World J Hepatol. Mar 27, 2021; 13(3): 270-290
Published online Mar 27, 2021. doi: 10.4254/wjh.v13.i3.270
Figure 1
Figure 1 Typical liver regeneration. A: Priming phase. Mature hepatocytes undergo the G0-G1 transition driven by interleukin-6 and tumor necrosis factor-α. Sinusoid endothelial cells produce urokinase plasminogen activator in response to increased blood pressure. Urokinase plasminogen activator activates matrix metalloproteinase, resulting in extracellular matrix remodeling and the release of growth factors; B: Proliferative phase. Numerous factors, including Wnt-ligands, growth factors and bile acids, lead to the transcription of cyclin-dependent kinase and cyclins, resulting in the S-M transition and hepatocyte proliferation. Bile acids also suppress the synthesis of inflammatory cytokines by Kupffer cells; C: Termination phase. Different factors, primarily tumor necrosis factor-β family members, initiate the cell cycle arrest of hepatocytes and reversion to the G0 phase and cause the apoptosis of newly formed cells to correct the excessive regenerative response.

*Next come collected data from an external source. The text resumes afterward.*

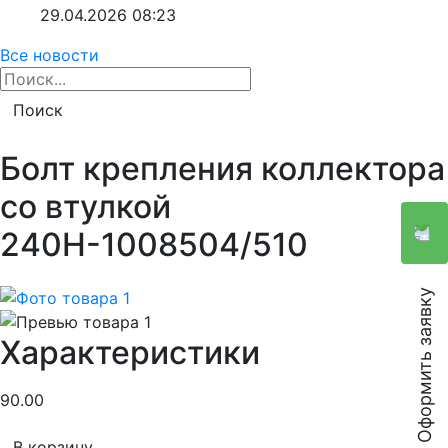
29.04.2026
08:23
Все новости
Поиск
Болт крепления коллектора
со втулкой
240Н-1008504/510
Оформить заявку
Характеристики
90.00
В корзину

TNF-α: Tumor necrosis factor-α; IL-6: Interleukin-6; MMP: Matrix metalloproteinase; KC: Kupffer cells; SEC: Sinusoid endothelial cells; HGF: Hepatocyte growth factor; EGFR: Epidermal growth factor receptor; MAPK: Mitogen-activated protein kinase.
Figure 2
Figure 2 Progenitor-dependent liver regeneration. In case of excessive acute injury or chronic liver diseases, hepatic progenitor cell activation occurs in response to different inflammatory cytokines, including tumor necrosis factor-like weak inducer of apoptosis. Depending on the type of stimulus, hepatic progenitor cells can differentiate into biliary epithelial cells or hepatocytes to restore the liver mass. PV: Portal vein; HA: Hepatic artery; CV: Central vein; BECs: Biliary epithelial cells; HPCs: Hepatic progenitor cells; HNFs: Hepatocyte nuclear factors.